Isramart : Veritable gold rush for some as carbon trading looms

Isramart news:
Well it's not surprising that members of the UN's International Panel on Climate Change (IPCC) are eager to get the rich countries of the world to sign on to plan to pour billions if not trillions of dollars into a fund to help fight the effects of global warming on poorer, developing nations around the world.

The European Union's "carbon credit" scheme, one set up to reduce carbon emissions in Europe and one of many schemes being tossed around in Copenhagen, could prove to be a cash cow for IPCC chairman Rajendra K. Pachauri.

Pachauri, who has ties to Tata, a Mumbai-based Indian multinational conglomerate with business interests in a number of European steel making companies, stands to profit hundreds of millions of dollars by cashing in carbon credits it got from the EU just by closing Corus Redcar, a steel plant in England. More than 1,700 people will lose their jobs.

"Dr. Pachauri was, of course, the lead author on the IPCC's second report which paved the way to Kyoto — which in turn ushered in the first carbon trading schemes," writes James Delingpole in the Telegraph of London.

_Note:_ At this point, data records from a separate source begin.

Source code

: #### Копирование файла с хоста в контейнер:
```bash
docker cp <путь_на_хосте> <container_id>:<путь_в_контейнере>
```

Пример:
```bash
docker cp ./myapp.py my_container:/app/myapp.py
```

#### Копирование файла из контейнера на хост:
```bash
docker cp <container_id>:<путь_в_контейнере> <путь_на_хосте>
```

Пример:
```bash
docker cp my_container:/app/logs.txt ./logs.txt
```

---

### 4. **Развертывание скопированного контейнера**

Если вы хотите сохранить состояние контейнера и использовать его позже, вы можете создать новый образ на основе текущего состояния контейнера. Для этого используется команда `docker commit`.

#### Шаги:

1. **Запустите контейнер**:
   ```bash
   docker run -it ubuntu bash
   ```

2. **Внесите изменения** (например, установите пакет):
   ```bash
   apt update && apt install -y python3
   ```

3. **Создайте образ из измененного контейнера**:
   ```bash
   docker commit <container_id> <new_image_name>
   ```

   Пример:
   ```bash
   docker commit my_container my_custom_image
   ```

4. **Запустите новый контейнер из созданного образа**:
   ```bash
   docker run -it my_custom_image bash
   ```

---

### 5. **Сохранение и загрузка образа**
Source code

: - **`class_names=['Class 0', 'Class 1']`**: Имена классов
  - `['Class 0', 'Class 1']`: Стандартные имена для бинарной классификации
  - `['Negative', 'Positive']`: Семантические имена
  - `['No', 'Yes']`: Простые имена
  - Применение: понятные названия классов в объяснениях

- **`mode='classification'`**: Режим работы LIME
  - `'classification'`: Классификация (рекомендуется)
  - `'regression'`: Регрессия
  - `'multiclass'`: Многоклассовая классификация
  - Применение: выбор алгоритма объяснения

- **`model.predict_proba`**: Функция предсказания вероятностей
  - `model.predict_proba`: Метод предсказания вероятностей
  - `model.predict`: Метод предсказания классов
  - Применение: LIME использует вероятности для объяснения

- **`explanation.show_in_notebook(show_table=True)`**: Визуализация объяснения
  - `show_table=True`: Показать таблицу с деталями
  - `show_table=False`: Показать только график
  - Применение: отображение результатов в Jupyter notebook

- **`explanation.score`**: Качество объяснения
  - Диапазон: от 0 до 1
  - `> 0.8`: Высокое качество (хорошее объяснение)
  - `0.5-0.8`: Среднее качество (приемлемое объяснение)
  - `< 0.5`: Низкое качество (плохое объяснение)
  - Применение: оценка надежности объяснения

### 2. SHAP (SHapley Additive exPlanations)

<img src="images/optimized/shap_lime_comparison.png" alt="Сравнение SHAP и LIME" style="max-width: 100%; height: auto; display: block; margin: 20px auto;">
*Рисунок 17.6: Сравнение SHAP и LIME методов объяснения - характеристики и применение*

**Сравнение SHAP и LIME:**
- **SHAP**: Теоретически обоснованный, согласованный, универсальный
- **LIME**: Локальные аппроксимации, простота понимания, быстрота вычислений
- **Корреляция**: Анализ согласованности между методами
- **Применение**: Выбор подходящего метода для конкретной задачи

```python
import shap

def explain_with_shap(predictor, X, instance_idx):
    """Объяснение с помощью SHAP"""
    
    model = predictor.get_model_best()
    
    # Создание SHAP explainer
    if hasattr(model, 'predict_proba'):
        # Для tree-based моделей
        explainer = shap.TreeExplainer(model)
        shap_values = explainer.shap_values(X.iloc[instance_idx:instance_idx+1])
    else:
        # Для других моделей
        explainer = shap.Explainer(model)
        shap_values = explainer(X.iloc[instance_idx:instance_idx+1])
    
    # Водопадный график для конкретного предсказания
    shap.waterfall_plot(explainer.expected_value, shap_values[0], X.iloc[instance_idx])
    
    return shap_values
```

The European Union's experiment to reduce carbon emissions has been a complete failure from its inception in 2005. Instead of reducing emissions, the EU's Emission Trading Scheme (ETS) actually allows European businesses to avoid emission reductions at home by offsetting, meaning paying for cuts to be made overseas instead. Cap-and-trade carbon markets have done nothing to reduce emissions.

Throwing more tax dollars at a "problem" that may not even be a "problem" hasn't worked in Europe and won't work here or anywhere else.

Dr. Bjorn Lomborg, a Danish economist who Al Gore refuses to debate, has never disputed the fact that developing nations require financial assistance to rid themselves of poverty, hunger and disease but taxing carbon, he says, is not the way to go. Lomborg has predicted $9 a litre gasoline if countries follow the European plan of buying and selling carbon credits.

Signatories of the Kyoto Accord have failed to live up to their commitments to reduce carbon emissions and, in fact, have increased carbon emissions, but global temperatures have remained stable with a .07 +/- .07 degree C from 1999 to 2008, not the .20 C rise expected by the IPCC.

Lomborg says that for every dollar spent on reducing carbon emissions you only get $0.02 of benefit. That is money well spent?

The pot of gold that is created through these emissions trading schemes should be aimed at solving specific problems that exist around the globe and not lining the pockets of unelected UN bureaucrats who stand to gain the most.